A query letter, that one-page miracle, often seems pitiful in the hands of the new writer. Writers must wow the agent with the story line, the actual writing in the query, and the writer’s credentials. Wait. How will an agent know if the writer can write a good novel?
I remember chafing against that edict to “Query Only,” so in the late nineties, when Todd Pierce’s advice came along, I jumped at the chance to be daring. What seems like eons ago, Pierce, a professor at a Florida University, ran a web page for those trying to land an agent. He not only touted inventing a writing contest and awarding yourself the prize (not recommended), he also dared his readers to break the “query only” rule.

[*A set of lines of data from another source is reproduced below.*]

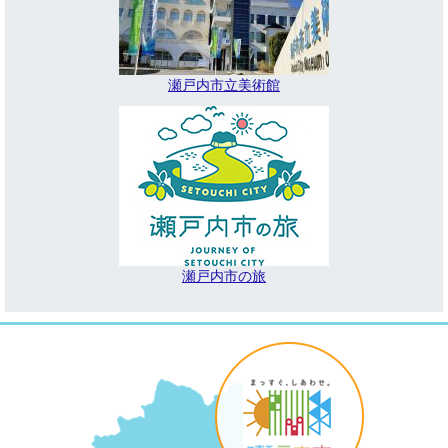
瀬戸内市立美術館
瀬戸内市の旅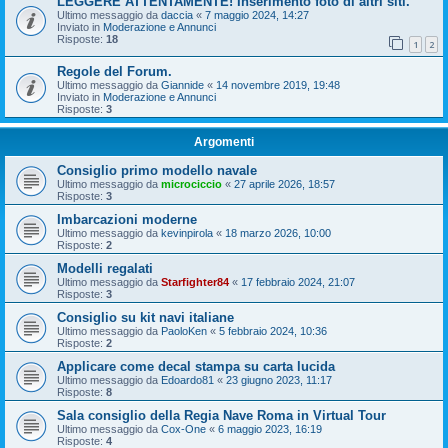
LEGGERE ATTENTAMENTE! Inserimento foto di altri siti.
Ultimo messaggio da
daccia
«
7 maggio 2024, 14:27
Inviato in
Moderazione e Annunci
Risposte:
18
1
2
Regole del Forum.
Ultimo messaggio da
Giannide
«
14 novembre 2019, 19:48
Inviato in
Moderazione e Annunci
Risposte:
3
Argomenti
Consiglio primo modello navale
Ultimo messaggio da
microciccio
«
27 aprile 2026, 18:57
Risposte:
3
Imbarcazioni moderne
Ultimo messaggio da
kevinpirola
«
18 marzo 2026, 10:00
Risposte:
2
Modelli regalati
Ultimo messaggio da
Starfighter84
«
17 febbraio 2024, 21:07
Risposte:
3
Consiglio su kit navi italiane
Ultimo messaggio da
PaoloKen
«
5 febbraio 2024, 10:36
Risposte:
2
Applicare come decal stampa su carta lucida
Ultimo messaggio da
Edoardo81
«
23 giugno 2023, 11:17
Risposte:
8
Sala consiglio della Regia Nave Roma in Virtual Tour
Ultimo messaggio da
Cox-One
«
6 maggio 2023, 16:19
Risposte:
4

Writing Tip for Today: For those new to this game, “query only” refers to the request many literary agents make in the marketing books or on their sites. I was taught that “query only” means just that. No sliding in the first three chapters or that 20 page synopsis. So when Pierce suggested authors add the first page of the manuscript to those grouchy “query only” requests, I wondered if it would work. What are some possible pros and cons of this action?

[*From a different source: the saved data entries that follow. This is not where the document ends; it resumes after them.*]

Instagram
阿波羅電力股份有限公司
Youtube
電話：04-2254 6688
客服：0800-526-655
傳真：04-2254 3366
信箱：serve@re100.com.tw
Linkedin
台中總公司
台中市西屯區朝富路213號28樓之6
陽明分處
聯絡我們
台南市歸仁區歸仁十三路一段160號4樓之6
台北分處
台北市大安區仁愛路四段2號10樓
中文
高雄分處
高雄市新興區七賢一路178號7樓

As writers, I wonder if we really appreciate how hard lit agents work. Everyday, they must wade through reams of awful stuff, from autobiographical tomes handwritten on lilac stationery, to all-caps missives that read like manifestos. If you choose to send agents anything besides what they request, your query could end up like this:
The very tired agent, seeing the attachment to your e-query, 86s the whole thing without opening it. Never send attachments to a prospective agent unless specifically asked to do so.
The agent, just off August vacation, says, “What the heck?” and does a speed read of both the query and the opening page. Then 86s it.
Agent, getting hungry, decides to print and schlep your query to lunch. Spills ketchup on the manuscript page, blotting out opening line. Writer holds breath, in case agent is quick with the napkins.
Agent, up after midnight reading the day’s crop of new queries, tries to stay awake long enough to get to the first line of your novel. Puts your query in the “maybe” file and falls asleep sitting up.
Agent, moved by your reasonably good query, makes a note to request a partial. The first page of prose doesn’t exactly knock off the socks, but it intrigues. A partial can be the first 50 pp, the next 50 pp and so on, until agent either decides it’s worth a shot or else drops the manuscript on the tarmac, scattering literary genius to the four winds and the flock of Canada geese who live next to the runway.
Agent, riveted by your stunning query, is elated to find the first page of your work included in the body of your email. Can’t wait to call you and request the full.
The point is that sure, most writers talk about people who broke the rules and got away with it. But remember, these are rare cases. My advice? Stick to what an agent requests.
Try This! Make two lists of agents from info you glean from a marketing book or the Internet. Find at least 25 active agents who say they are interested in your type of book, and put the ones from large or prestigious agencies on the “A” list and the new, maybe hungry, agents on the “B” list. Make a plan to mail out at least 5 queries in September.